No comprendo por qué mi madre siempre pregunta que si estamos aquí, cuando nos tiene delante. Me dan ganas de contestar: no estamos aquí, seguimos en la estación. Pero no digo nada, me callo.
—Bueno, pues os tengo que dar una sorpresa: nos vamos las tres a las fiestas de Cebreros, ¿qué os parece?
—¿Las tres? ¿Y padre? ¿Él se va a quedar solo en casa?
—Tu padre no puede dejar de trabajar.
—¿Y el bar? ¿Quién atenderá el bar cuando él esté trabajando?
—No pasará nada por cerrar dos o tres días el bar.
—Pero... si ahora con los sorchis hay mucha gente en el bar —dice mi hermana—. ¿Es que le pasa algo a nuestra familia de allí?

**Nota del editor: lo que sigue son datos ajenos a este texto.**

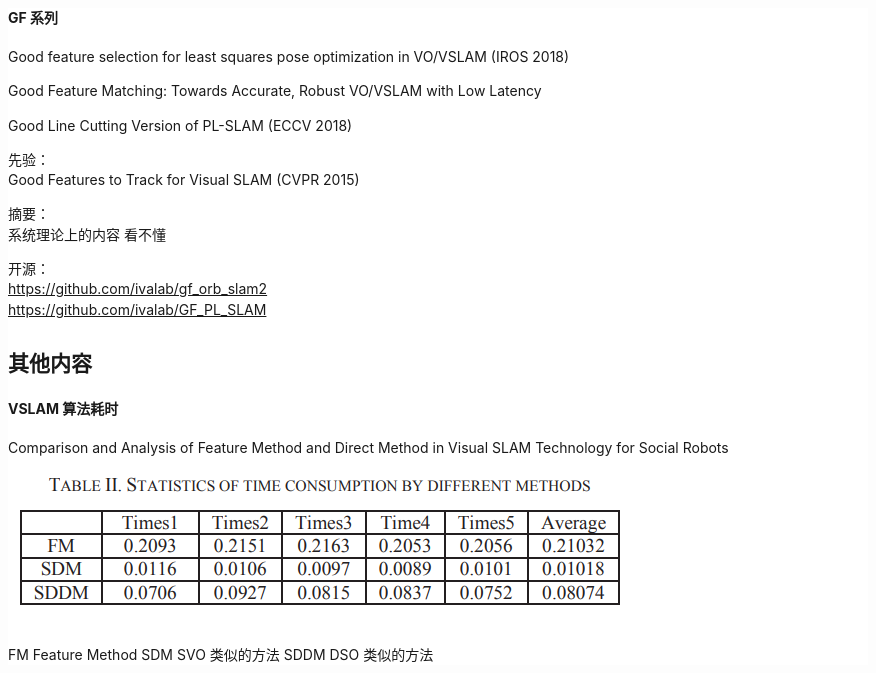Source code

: #### GF 系列
Good feature selection for least squares pose
 optimization in VO/VSLAM (IROS 2018)<br>

Good Feature Matching: Towards Accurate, Robust
VO/VSLAM with Low Latency<br>

Good Line Cutting Version of PL-SLAM (ECCV 2018)<br>

先验：<br>
Good Features to Track for Visual SLAM (CVPR 2015)

摘要：<br>
系统理论上的内容 看不懂

开源：<br>
https://github.com/ivalab/gf_orb_slam2<br>
https://github.com/ivalab/GF_PL_SLAM<br>


## 其他内容

#### VSLAM 算法耗时

Comparison and Analysis of Feature Method and Direct Method in
Visual SLAM Technology for Social Robots

![](36.png)

FM Feature Method
SDM SVO 类似的方法
SDDM DSO 类似的方法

—No, no les pasa nada. Vamos a las fiestas, eso es todo. ¿No quieres que vayamos? ¿Me has estado dando la lata casi un mes porque querías ir a las fiestas de Cebreros y ahora que digo que sí, tú no quieres? No te comprendo. ¿A qué vienen tantas preguntas?
—Sí, madre, sí que quiero ir.
—Y tú, Alicia, ¿quieres ir o tienes alguna pregunta de las tuyas?
Yo tengo muchas preguntas que hacer, pero no las hago, no quiero que mi madre se enfade. Por alguna razón tenemos que ir a las fiestas de Cebreros.
—Sí, mami, yo quiero que vayamos. ¡Menuda sorpresa!
—Bueno, pues si queréis ir, tenemos que prepararlo todo, porque nos vamos mañana por la mañana temprano. Hay mercado en Ávila y vuestro tío vendrá al mercado. Si nos vamos pronto, él nos llevará y podremos comer allí. Las fiestas comienzan por la noche.
Con el lío de los preparativos del viaje, casi me olvidé del coronel. Pero esta noche, cuando mi padre ha venido a darme las buenas noches y a preguntarme qué he aprendido en el día de hoy, he contestado:
—He aprendido que, aunque mi padre no ha ido a la mili, conoce a un Coronel. Lo que no sé es por qué lo conoce.
—Tu padre y tu madre conocen a ese coronel porque fue testigo de nuestra boda y porque hice un trabajo de cantería en su casa.
—Y ahora quiere que hagas otro trabajo ¿a que sí?
—Pero qué lista eres, Pitusina. Las tres lo vais a pasar muy bien en esas fiestas.
—Y tú ¿por qué no vienes con nosotras?